• Work order:
Reproduce the records below exactly as they are written.

*** Source material

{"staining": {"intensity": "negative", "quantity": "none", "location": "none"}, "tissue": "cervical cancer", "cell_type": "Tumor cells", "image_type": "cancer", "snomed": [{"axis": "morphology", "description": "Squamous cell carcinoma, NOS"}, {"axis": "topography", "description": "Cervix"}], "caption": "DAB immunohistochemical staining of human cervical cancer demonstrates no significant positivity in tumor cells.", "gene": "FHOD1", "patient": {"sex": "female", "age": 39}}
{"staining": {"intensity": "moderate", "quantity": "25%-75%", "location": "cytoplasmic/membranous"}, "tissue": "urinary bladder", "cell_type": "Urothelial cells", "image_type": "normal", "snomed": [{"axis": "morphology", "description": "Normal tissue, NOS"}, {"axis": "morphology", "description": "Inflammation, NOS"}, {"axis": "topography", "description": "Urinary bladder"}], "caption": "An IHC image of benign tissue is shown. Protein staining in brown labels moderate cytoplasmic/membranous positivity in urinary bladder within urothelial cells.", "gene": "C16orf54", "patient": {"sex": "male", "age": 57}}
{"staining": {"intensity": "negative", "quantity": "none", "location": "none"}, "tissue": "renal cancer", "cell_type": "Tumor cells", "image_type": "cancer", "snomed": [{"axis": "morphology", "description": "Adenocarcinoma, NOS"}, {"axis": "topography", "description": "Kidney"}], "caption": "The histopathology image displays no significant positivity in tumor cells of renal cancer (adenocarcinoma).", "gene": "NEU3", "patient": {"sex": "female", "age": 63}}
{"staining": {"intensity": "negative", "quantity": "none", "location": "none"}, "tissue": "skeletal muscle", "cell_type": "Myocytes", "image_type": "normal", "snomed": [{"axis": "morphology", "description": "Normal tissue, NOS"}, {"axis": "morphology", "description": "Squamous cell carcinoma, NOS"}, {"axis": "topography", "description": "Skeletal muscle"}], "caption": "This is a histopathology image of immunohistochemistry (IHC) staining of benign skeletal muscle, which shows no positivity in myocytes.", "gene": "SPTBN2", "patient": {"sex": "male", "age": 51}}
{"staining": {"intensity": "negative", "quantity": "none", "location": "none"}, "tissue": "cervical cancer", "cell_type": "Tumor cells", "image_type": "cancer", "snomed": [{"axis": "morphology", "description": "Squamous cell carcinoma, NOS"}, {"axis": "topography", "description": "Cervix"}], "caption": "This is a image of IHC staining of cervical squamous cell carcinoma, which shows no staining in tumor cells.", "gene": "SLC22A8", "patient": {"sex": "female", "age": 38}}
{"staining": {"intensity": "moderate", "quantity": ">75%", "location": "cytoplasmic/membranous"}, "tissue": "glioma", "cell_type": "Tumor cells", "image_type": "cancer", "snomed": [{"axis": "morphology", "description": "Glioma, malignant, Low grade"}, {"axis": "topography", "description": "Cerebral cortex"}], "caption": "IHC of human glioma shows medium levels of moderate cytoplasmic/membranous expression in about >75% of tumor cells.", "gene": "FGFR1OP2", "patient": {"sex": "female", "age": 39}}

******

• Your response:
{"staining": {"intensity": "negative", "quantity": "none", "location": "none"}, "tissue": "cervical cancer", "cell_type": "Tumor cells", "image_type": "cancer", "snomed": [{"axis": "morphology", "description": "Squamous cell carcinoma, NOS"}, {"axis": "topography", "description": "Cervix"}], "caption": "DAB immunohistochemical staining of human cervical cancer demonstrates no significant positivity in tumor cells.", "gene": "FHOD1", "patient": {"sex": "female", "age": 39}}
{"staining": {"intensity": "moderate", "quantity": "25%-75%", "location": "cytoplasmic/membranous"}, "tissue": "urinary bladder", "cell_type": "Urothelial cells", "image_type": "normal", "snomed": [{"axis": "morphology", "description": "Normal tissue, NOS"}, {"axis": "morphology", "description": "Inflammation, NOS"}, {"axis": "topography", "description": "Urinary bladder"}], "caption": "An IHC image of benign tissue is shown. Protein staining in brown labels moderate cytoplasmic/membranous positivity in urinary bladder within urothelial cells.", "gene": "C16orf54", "patient": {"sex": "male", "age": 57}}
{"staining": {"intensity": "negative", "quantity": "none", "location": "none"}, "tissue": "renal cancer", "cell_type": "Tumor cells", "image_type": "cancer", "snomed": [{"axis": "morphology", "description": "Adenocarcinoma, NOS"}, {"axis": "topography", "description": "Kidney"}], "caption": "The histopathology image displays no significant positivity in tumor cells of renal cancer (adenocarcinoma).", "gene": "NEU3", "patient": {"sex": "female", "age": 63}}
{"staining": {"intensity": "negative", "quantity": "none", "location": "none"}, "tissue": "skeletal muscle", "cell_type": "Myocytes", "image_type": "normal", "snomed": [{"axis": "morphology", "description": "Normal tissue, NOS"}, {"axis": "morphology", "description": "Squamous cell carcinoma, NOS"}, {"axis": "topography", "description": "Skeletal muscle"}], "caption": "This is a histopathology image of immunohistochemistry (IHC) staining of benign skeletal muscle, which shows no positivity in myocytes.", "gene": "SPTBN2", "patient": {"sex": "male", "age": 51}}
{"staining": {"intensity": "negative", "quantity": "none", "location": "none"}, "tissue": "cervical cancer", "cell_type": "Tumor cells", "image_type": "cancer", "snomed": [{"axis": "morphology", "description": "Squamous cell carcinoma, NOS"}, {"axis": "topography", "description": "Cervix"}], "caption": "This is a image of IHC staining of cervical squamous cell carcinoma, which shows no staining in tumor cells.", "gene": "SLC22A8", "patient": {"sex": "female", "age": 38}}
{"staining": {"intensity": "moderate", "quantity": ">75%", "location": "cytoplasmic/membranous"}, "tissue": "glioma", "cell_type": "Tumor cells", "image_type": "cancer", "snomed": [{"axis": "morphology", "description": "Glioma, malignant, Low grade"}, {"axis": "topography", "description": "Cerebral cortex"}], "caption": "IHC of human glioma shows medium levels of moderate cytoplasmic/membranous expression in about >75% of tumor cells.", "gene": "FGFR1OP2", "patient": {"sex": "female", "age": 39}}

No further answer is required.